• **Selected passage**:

In yet more news out of the already ravaged Heartbleed front, Siemens has released a series of patches for vital SCADA hardware including pieces installed at major nuclear facilities and hydroelectric dams.
This just goes to show that even if you establish a massive, dragnet-style machine to suck up every bit of data that comes from or goes to any computer on earth, all it takes is a couple defunct lines of code to completely invalidate hundreds of billions of dollars worth of defense spending in an instant.
The vendor also says it’s working on patches for:
S7-1500 version 1.5 – The Simatic PLC is vulnerable when HTTPS is enabled. Mitigation includes disabling the web server, limiting access to trusted networks, and removing the certificate from the browser;
CP1543-1 version 1.1 – The industrial Ethernet communication processor is vulnerable when FTPS (FTP with SSL) is enabled. Mitigation includes disabling FTPS, restricting FTPS access to the trusted network, and/or accessing FTPS over a VPN tunnel;
APE 2.0 – This application environment is vulnerable if SSL/TLS is in use.

• **Problem statement**:
Retype the entire article on Siemens' Heartbleed patches word for word.

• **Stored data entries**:

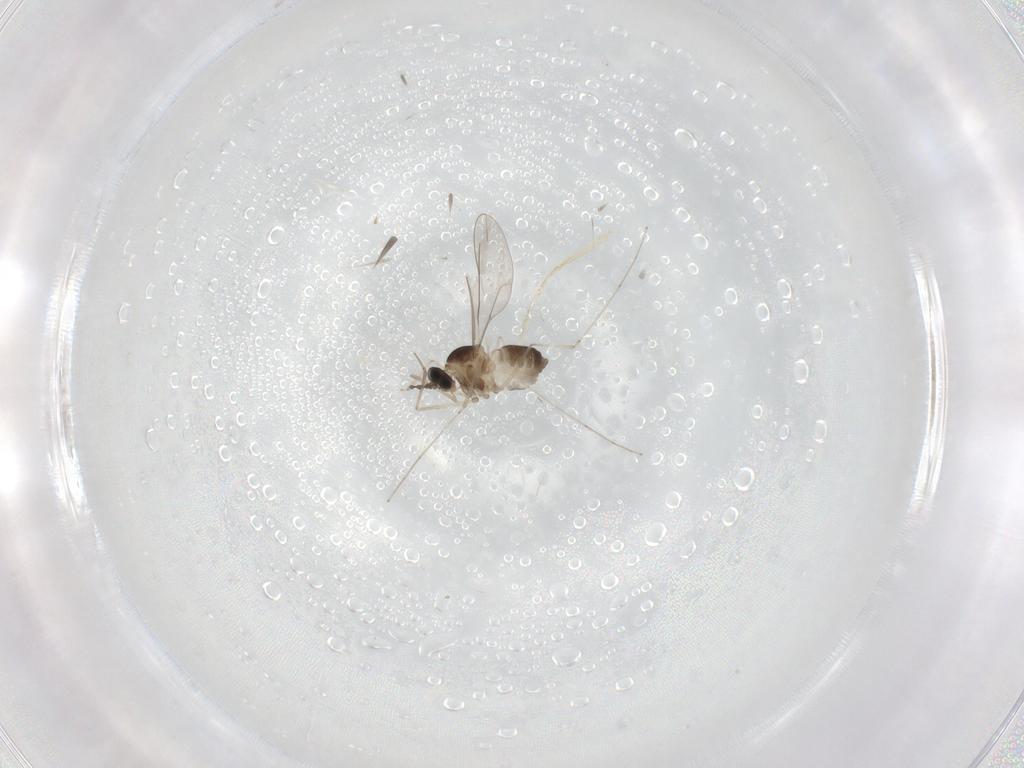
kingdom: Animalia
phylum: Arthropoda
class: Insecta
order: Diptera
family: Cecidomyiidae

• **Solution for this task**:
In yet more news out of the already ravaged Heartbleed front, Siemens has released a series of patches for vital SCADA hardware including pieces installed at major nuclear facilities and hydroelectric dams.
This just goes to show that even if you establish a massive, dragnet-style machine to suck up every bit of data that comes from or goes to any computer on earth, all it takes is a couple defunct lines of code to completely invalidate hundreds of billions of dollars worth of defense spending in an instant.
The vendor also says it’s working on patches for:
S7-1500 version 1.5 – The Simatic PLC is vulnerable when HTTPS is enabled. Mitigation includes disabling the web server, limiting access to trusted networks, and removing the certificate from the browser;
CP1543-1 version 1.1 – The industrial Ethernet communication processor is vulnerable when FTPS (FTP with SSL) is enabled. Mitigation includes disabling FTPS, restricting FTPS access to the trusted network, and/or accessing FTPS over a VPN tunnel;
APE 2.0 – This application environment is vulnerable if SSL/TLS is in use.